About the guy in Petco/smart (I can't remember) - he's an idiot. I would NEVER get a dog, no matter what breed, without researching it first for general temperment, care, etc. I would have removed his dog from his arms, then opened the book to where it said "there are no teacups", showed it to him and rammed the book where the sun doesn't shine. But that's just me and my violent tendencies.


----------



## luv4mygirls (Feb 20, 2005)

yeah and don't forget the teacup poodles, yorkies, maltese and pom


----------



## chimama (May 14, 2004)

wow I just noticed you are from Michigan, me too! I am in Saginaw. so cool to have someone from the same state.


----------



## *Nicole* (Aug 9, 2005)

Did anyone notice the banner on this site that they advertise teacup chi's for sale???


----------



## SwEet_WiSHes (Mar 22, 2005)

Kool people from michigan!!!  
Karis, You should definetly come to the store Saturday, thats when we are haveing our Grand Opening!! With free pet photography! I want to bring Felony up but I have to work from 5am - 5pm. Maybe you could bring one of your babies :wink:


----------



## JOLIE'SMOM (Jul 15, 2005)

# Work order
Reproduce everything in the forum thread above from "## chimama (May" down to "(Aug 9, 2005)".

# Extracted data
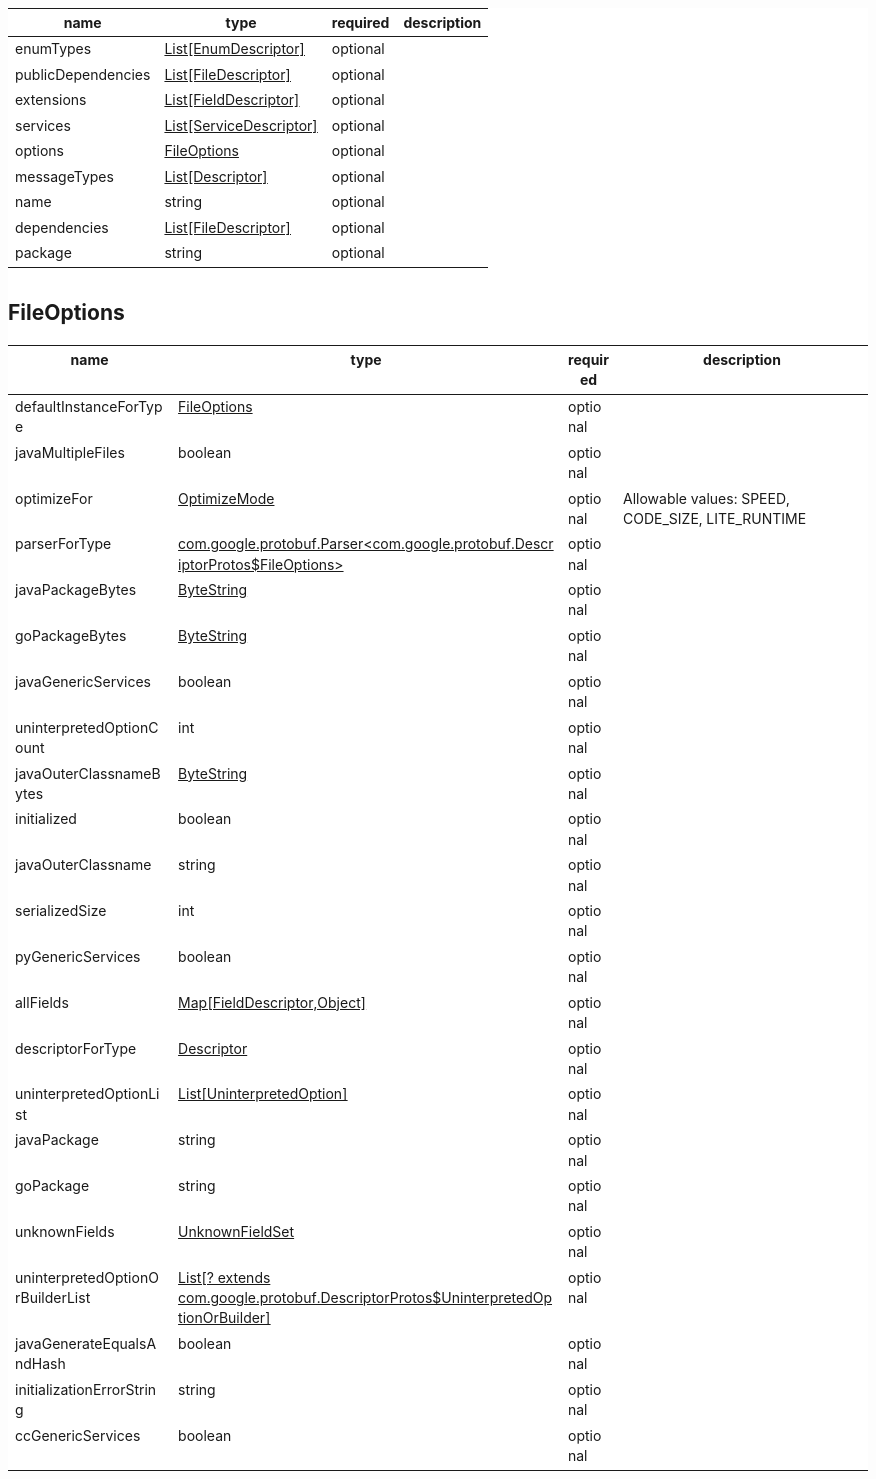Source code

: | name | type | required | description |
|------|------|----------|-------------|
| enumTypes | <a href="#model-List[EnumDescriptor]">List[EnumDescriptor]</a> | optional |  |
| publicDependencies | <a href="#model-List[FileDescriptor]">List[FileDescriptor]</a> | optional |  |
| extensions | <a href="#model-List[FieldDescriptor]">List[FieldDescriptor]</a> | optional |  |
| services | <a href="#model-List[ServiceDescriptor]">List[ServiceDescriptor]</a> | optional |  |
| options | <a href="#model-FileOptions">FileOptions</a> | optional |  |
| messageTypes | <a href="#model-List[Descriptor]">List[Descriptor]</a> | optional |  |
| name | string | optional |  |
| dependencies | <a href="#model-List[FileDescriptor]">List[FileDescriptor]</a> | optional |  |
| package | string | optional |  |


## <a name="model-FileOptions"></a> FileOptions

| name | type | required | description |
|------|------|----------|-------------|
| defaultInstanceForType | <a href="#model-FileOptions">FileOptions</a> | optional |  |
| javaMultipleFiles | boolean | optional |  |
| optimizeFor | <a href="#model-OptimizeMode">OptimizeMode</a> | optional |  Allowable values: SPEED, CODE_SIZE, LITE_RUNTIME |
| parserForType | <a href="#model-com.google.protobuf.Parser&lt;com.google.protobuf.DescriptorProtos$FileOptions&gt;">com.google.protobuf.Parser&lt;com.google.protobuf.DescriptorProtos$FileOptions&gt;</a> | optional |  |
| javaPackageBytes | <a href="#model-ByteString">ByteString</a> | optional |  |
| goPackageBytes | <a href="#model-ByteString">ByteString</a> | optional |  |
| javaGenericServices | boolean | optional |  |
| uninterpretedOptionCount | int | optional |  |
| javaOuterClassnameBytes | <a href="#model-ByteString">ByteString</a> | optional |  |
| initialized | boolean | optional |  |
| javaOuterClassname | string | optional |  |
| serializedSize | int | optional |  |
| pyGenericServices | boolean | optional |  |
| allFields | <a href="#model-Map[FieldDescriptor,Object]">Map[FieldDescriptor,Object]</a> | optional |  |
| descriptorForType | <a href="#model-Descriptor">Descriptor</a> | optional |  |
| uninterpretedOptionList | <a href="#model-List[UninterpretedOption]">List[UninterpretedOption]</a> | optional |  |
| javaPackage | string | optional |  |
| goPackage | string | optional |  |
| unknownFields | <a href="#model-UnknownFieldSet">UnknownFieldSet</a> | optional |  |
| uninterpretedOptionOrBuilderList | <a href="#model-List[? extends com.google.protobuf.DescriptorProtos$UninterpretedOptionOrBuilder]">List[? extends com.google.protobuf.DescriptorProtos$UninterpretedOptionOrBuilder]</a> | optional |  |
| javaGenerateEqualsAndHash | boolean | optional |  |
| initializationErrorString | string | optional |  |
| ccGenericServices | boolean | optional |  |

# Your response
## chimama (May 14, 2004)

wow I just noticed you are from Michigan, me too! I am in Saginaw. so cool to have someone from the same state.


----------



## *Nicole* (Aug 9, 2005)